CheckDP

An automated and integrated tool for proving and disproving Differential Privacy using Programming Language techniques.

Install via Docker

Due to the multiple dependencies of this project, it is much easier to install inside a docker container.

In the project root directory, run:

docker build . -t checkdp
docker run --rm -it checkdp

You will be inside a docker container with everything installed.
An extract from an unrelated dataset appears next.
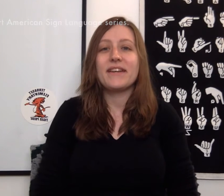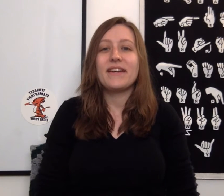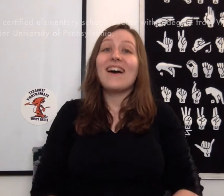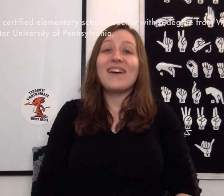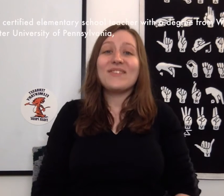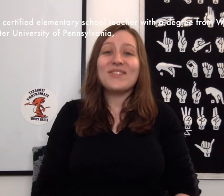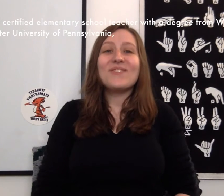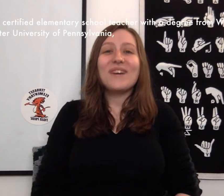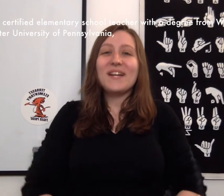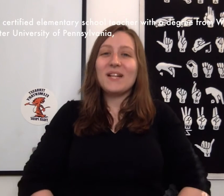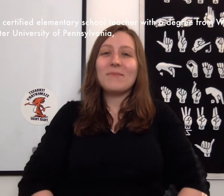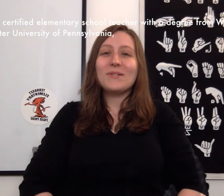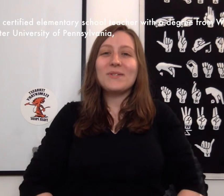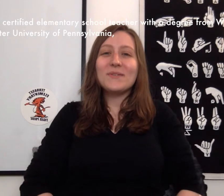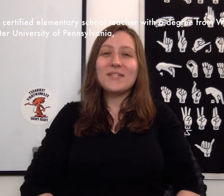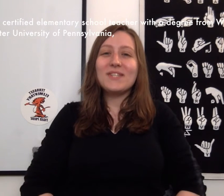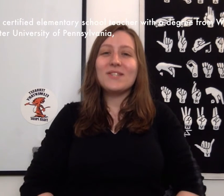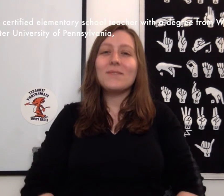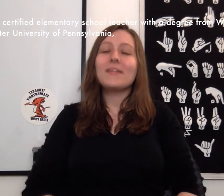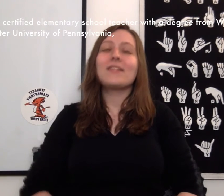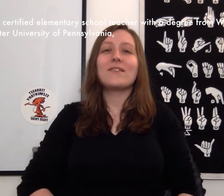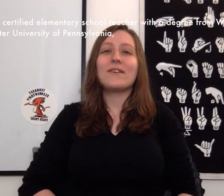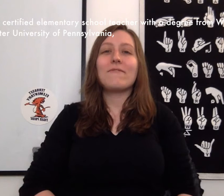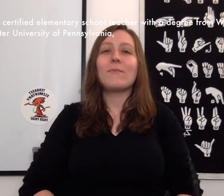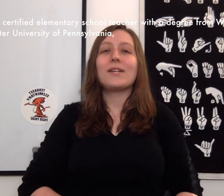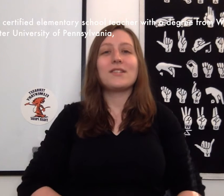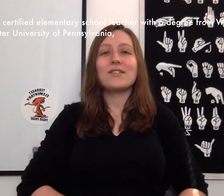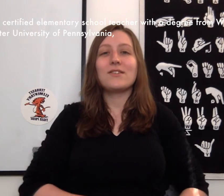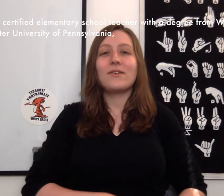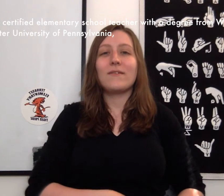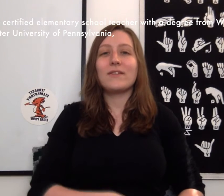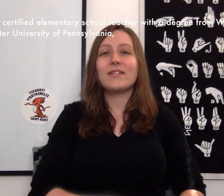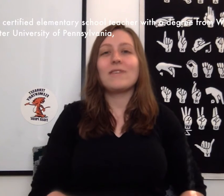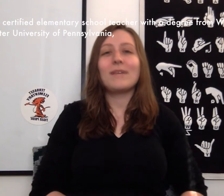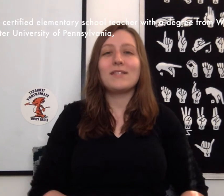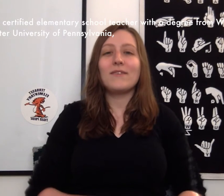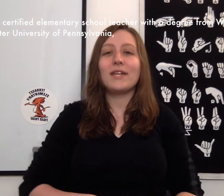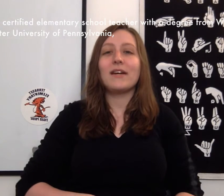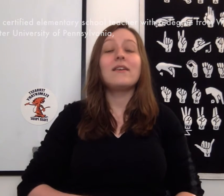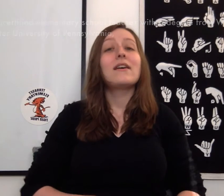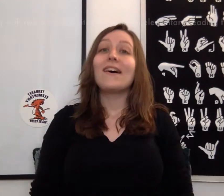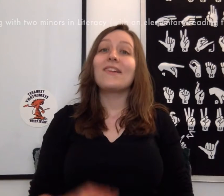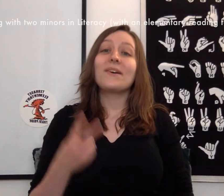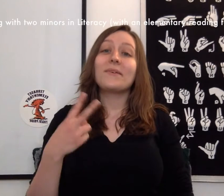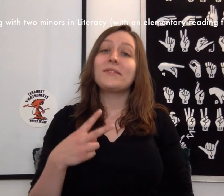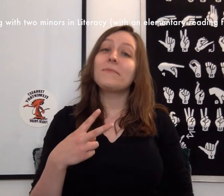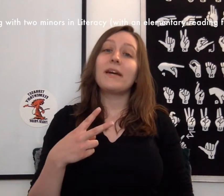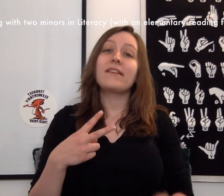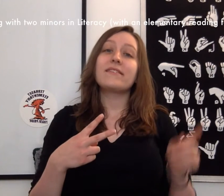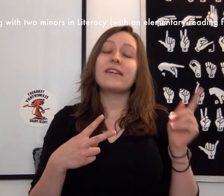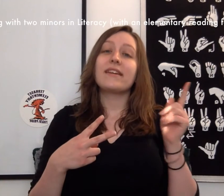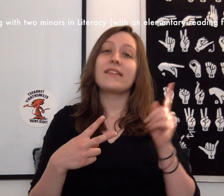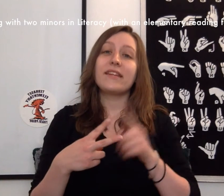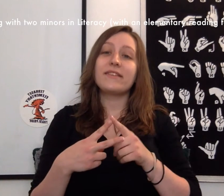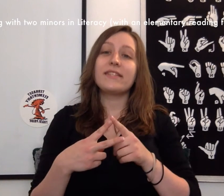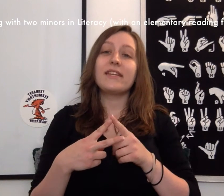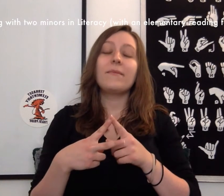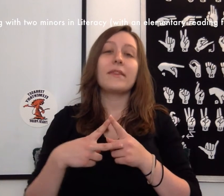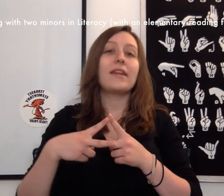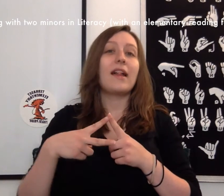I'm a certified elementary school teacher with a degree from West Chester University of Pennsylvania along with two minors in literacy with an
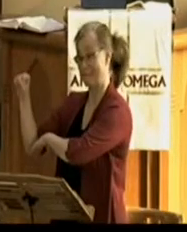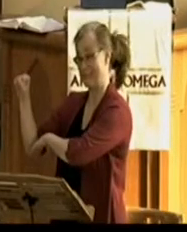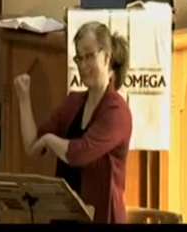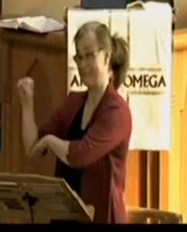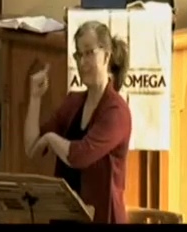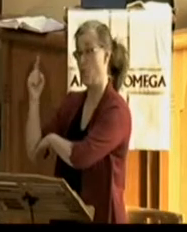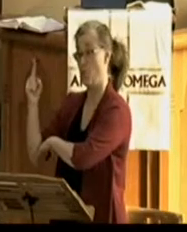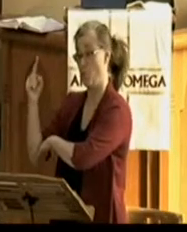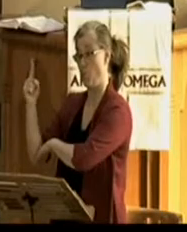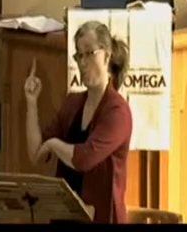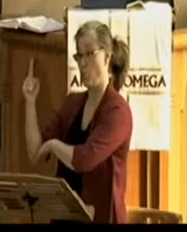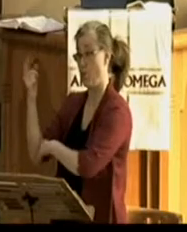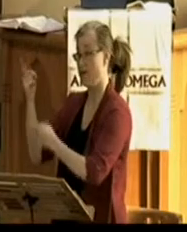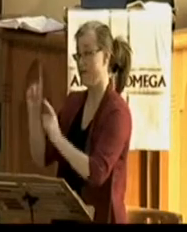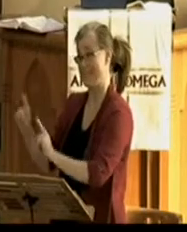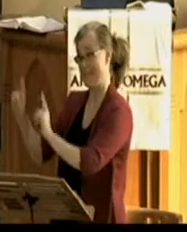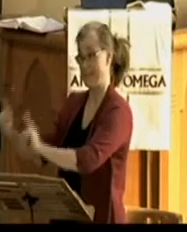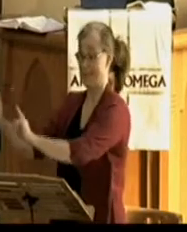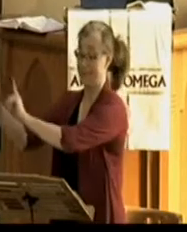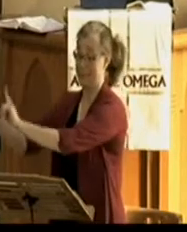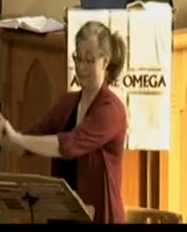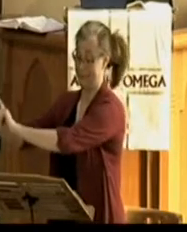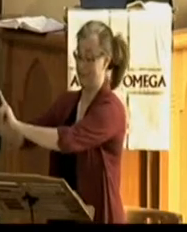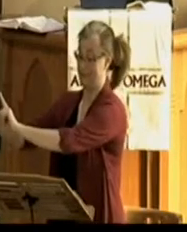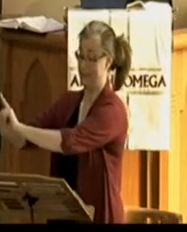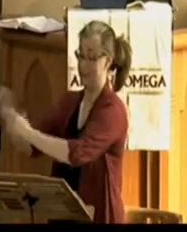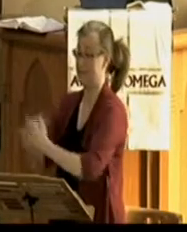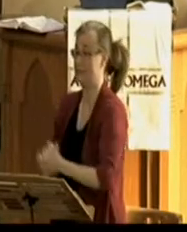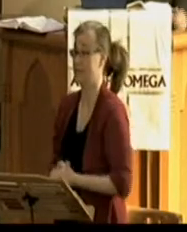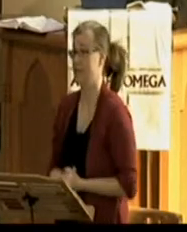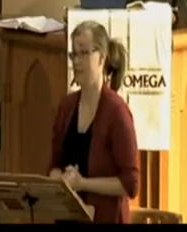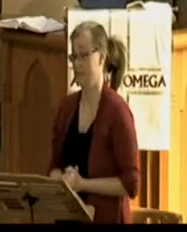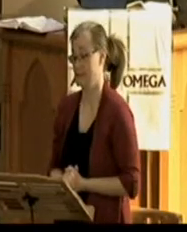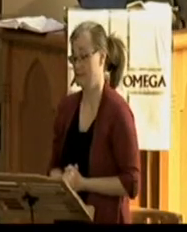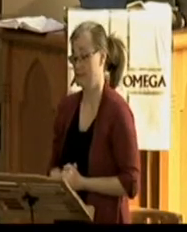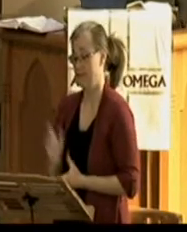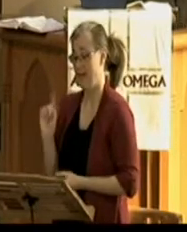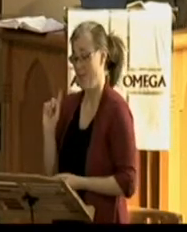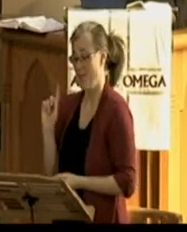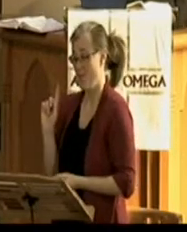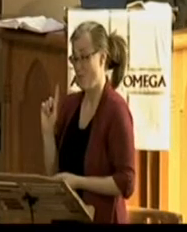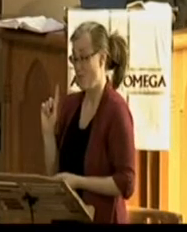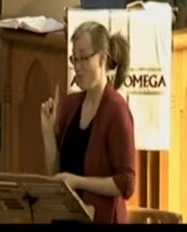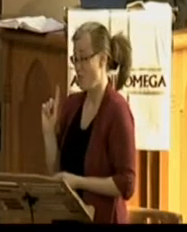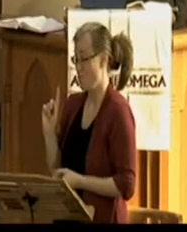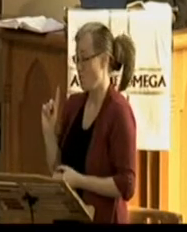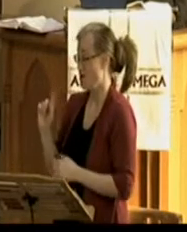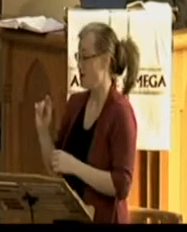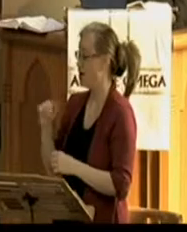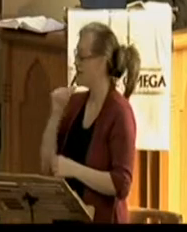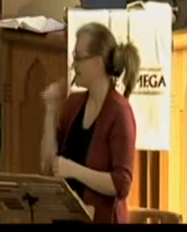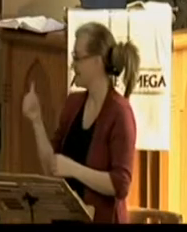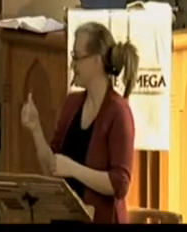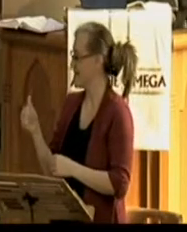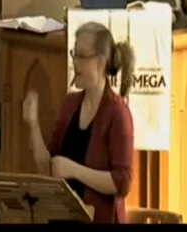when Jesus came. The other disciples therefore said to him, We have seen the Lord. And so he said to them,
Specifically, KLEE is installed at /checkdp/klee, with its own dependencies (miniSAT, stp, llvm-9.0) in /checkdp/klee/deps. Counterexample validator PSI is located at /checkdp/psi.

Usage

Run python3 -m checkdp -h you will see the following help message:

usage: __main__.py [-h] [-k KLEE] [-i INCLUDE] [-c CLANG] [-o OUT]
                   [-l LOGLEVEL] [-p PSI] [-s PSI_SOURCE] [-d]
                   [--transform-only] [--enable-shadow]
                   FILE

positional arguments:
  FILE

optional arguments:
  -h, --help            show this help message and exit
  -k KLEE, --klee KLEE  The klee binary path
  -i INCLUDE, --include INCLUDE
                        The include path for klee
  -c CLANG, --clang CLANG
                        The clang binary path
  -o OUT, --out OUT     The output path for CheckDP
  -l LOGLEVEL, --loglevel LOGLEVEL
                        The log level for the logger, could be one of {debug,
                        info, warning, error}
  -p PSI, --psi PSI     The path for psi binary
  -s PSI_SOURCE, --psisource PSI_SOURCE
                        The source file for psi
  -d, --deterministic   Specifies whether to search deterministically (for
                        reproducibility) or not.
  --transform-only      Only generate the transformed template
  --enable-shadow       Controls whether shadow execution is used or not.

You don't need to specify -k / -i / -c / -p parameters if you're using docker since the default values would be set.

Run python3 -m checkdp [FILE] to start analyzing [FILE], the tool will generate a checkdp-out folder containing all intermediate files:

• generate-[alignment|input]-[iteration].c - The files sent to KLEE to find concrete values for symbolic [alignment | input], where [iteration] marks the current number of iterations. For better clarity, iteration number will be added 1000 for each restart.

• generate-[alignment|input]-[iteration].bc - The bytecode file generated by compiling the source file using CLANG (specified by -c, default to bundled clang in container) to be later sent to KLEE.

• run.log - the log file containing all DEBUG output.

We have provided all examples studied in our paper in examples/ folder and a benchmark script. Simply run

python3 scripts/benchmark.py

to run checkdp on all of them at once, the corresponding results files will be stored in results/<algorithm_name>.

Counterexample Validation

Additionally, you can specify -s PSI_SOURCE for counterexample validation if a counterexample is found by CheckDP.

Refer to psi repository for more details on how to write PSI programs. You may also take a look at PSI programs in examples/ folder. Notably, in order for CheckDP to properly insert corresponding concrete values for inputs and outputs, you should add placeholders such as $q$ and $T$ for the inputs (parameters of the algorithms), as well as $ARRAY(out)$ to mark the output array. Refer to examples/badgapsparsevector.psi for example.

Enable Shadow Execution

As discussed in the paper, shadow execution can be incorporated as an add-on and therefore controlled by the --enable-shadow flag. By default it is turned off for better efficiency since enabling it introduces more overhead. For algorithms NoisyMax / BadNoisyMax / BadNoisyMaxVal it must be turned on.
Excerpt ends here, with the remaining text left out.